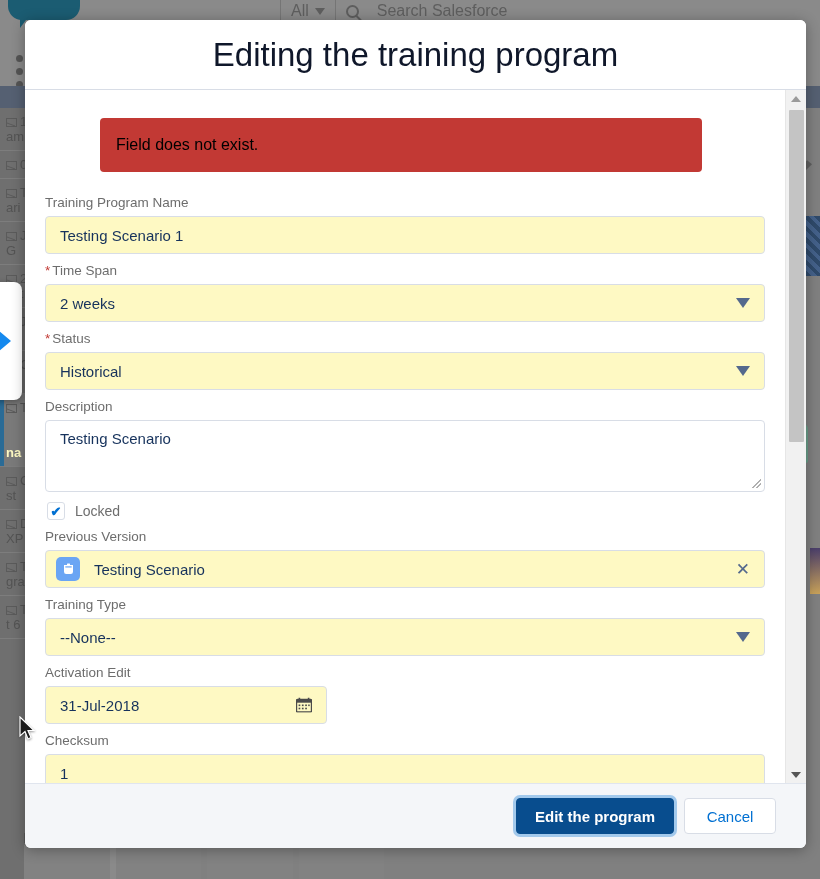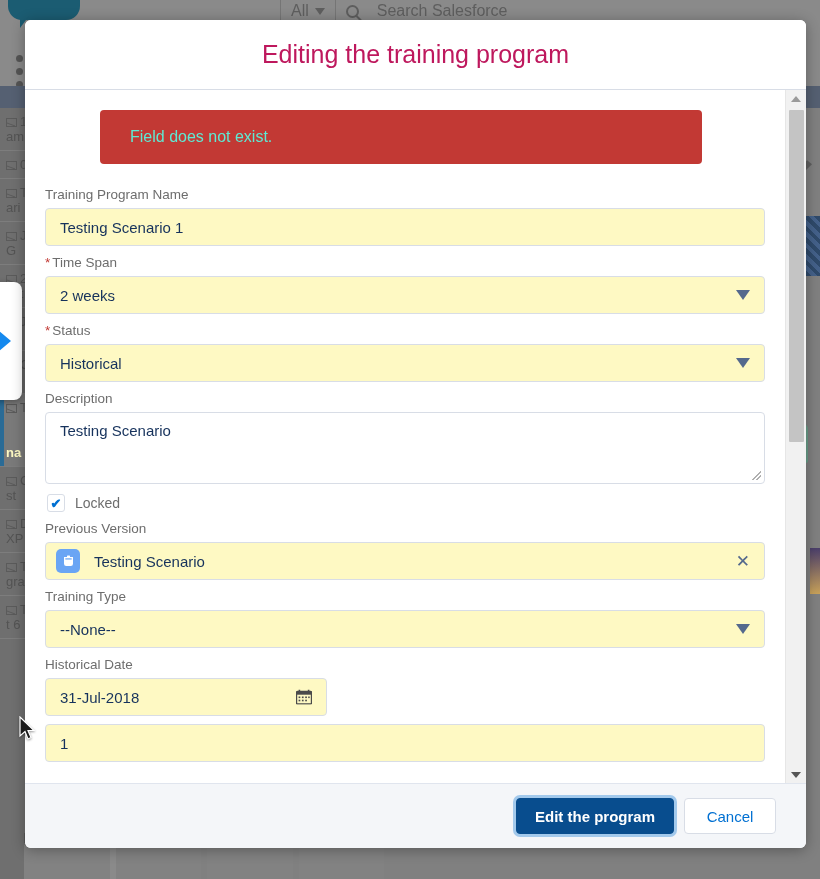--- a/index.html
+++ b/index.html
@@ -153,21 +153,21 @@
     display: flex; flex-direction: column;
     overflow: hidden;
   }
   #modal-header {
     height: 70px; flex: 0 0 70px;
     display: flex; align-items: center; justify-content: center;
     border-bottom: 1px solid #d8dde6;
     background: #fff;
   }
   #modal-title {
-    font-size: 25px; color: #be185d; font-weight: normal;
+    font-size: 33px; color: #0f172a; font-weight: normal;
   }
   #modal-body-wrap {
     flex: 1 1 auto; position: relative; display: flex; min-height: 0;
     background: #fff;
   }
   #modal-body {
     flex: 1 1 auto; overflow: hidden; padding: 20px 20px 14px 20px;
   }
 
   
@@ -249,26 +249,26 @@
     position: absolute; right: 14px; top: 50%; transform: translateY(-50%);
     color: #54698d; font-size: 17px; line-height: 1; cursor: pointer;
   }
   .control.date { width: 282px; padding-right: 40px; }
   .cal-icon {
     position: absolute; right: 14px; top: 50%; transform: translateY(-50%);
     width: 16px; height: 15px;
   }
 
   #error-banner {
-    margin: 0 0 22px 55px;
+    margin: 8px 0 22px 55px;
     width: 602px; height: 54px;
     background: #c23934; border-radius: 4px;
     display: flex; align-items: center;
-    padding-left: 30px;
-    color: #5eead4; font-size: 16px;
+    padding-left: 16px;
+    color: #000000; font-size: 16px;
   }
 
   #modal-footer {
     flex: 0 0 65px; height: 65px;
     background: #f4f6f9;
     border-top: 1px solid #e0e5ee;
     display: flex; align-items: center; justify-content: flex-end;
     gap: 10px; padding-right: 30px;
   }
   .btn {
@@ -466,21 +466,21 @@
 
       <div class="field">
         <span class="label">Training Type</span>
         <div class="control select">
           <span>--None--</span>
           <span class="sel-caret"></span>
         </div>
       </div>
 
       <div class="field">
-        <span class="label">Historical Date</span>
+        <span class="label">Activation Edit</span>
         <div class="control date">
           <span>31-Jul-2018</span>
           <span class="cal-icon">
             <svg width="16" height="15" viewBox="0 0 16 15" aria-hidden="true">
               <rect x="0.5" y="2" width="15" height="12.5" rx="1" fill="none" stroke="#4b4b4b" stroke-width="1.4"></rect>
               <rect x="0.5" y="2" width="15" height="3.2" fill="#4b4b4b"></rect>
               <rect x="2.6" y="0" width="1.6" height="3" fill="#4b4b4b"></rect>
               <rect x="11.8" y="0" width="1.6" height="3" fill="#4b4b4b"></rect>
               <g fill="#4b4b4b">
                 <rect x="2.6" y="7" width="1.7" height="1.6"></rect>
@@ -490,20 +490,21 @@
                 <rect x="2.6" y="10.2" width="1.7" height="1.6"></rect>
                 <rect x="5.9" y="10.2" width="1.7" height="1.6"></rect>
                 <rect x="9.2" y="10.2" width="1.7" height="1.6"></rect>
               </g>
             </svg>
           </span>
         </div>
       </div>
 
       <div class="field">
+        <span class="label">Checksum</span>
         <div class="control">
           <span>1</span>
         </div>
       </div>
 
     </div>
 
     <div id="modal-scrollbar">
       <span class="sb-arrow up">
           <i></i>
——
What you are asked to do: Extract every line above containing the word "flex".

Exercise solution:
     display: flex; flex-direction: column;
     height: 70px; flex: 0 0 70px;
     display: flex; align-items: center; justify-content: center;
     flex: 1 1 auto; position: relative; display: flex; min-height: 0;
     flex: 1 1 auto; overflow: hidden; padding: 20px 20px 14px 20px;
     display: flex; align-items: center;
     flex: 0 0 65px; height: 65px;
     display: flex; align-items: center; justify-content: flex-end;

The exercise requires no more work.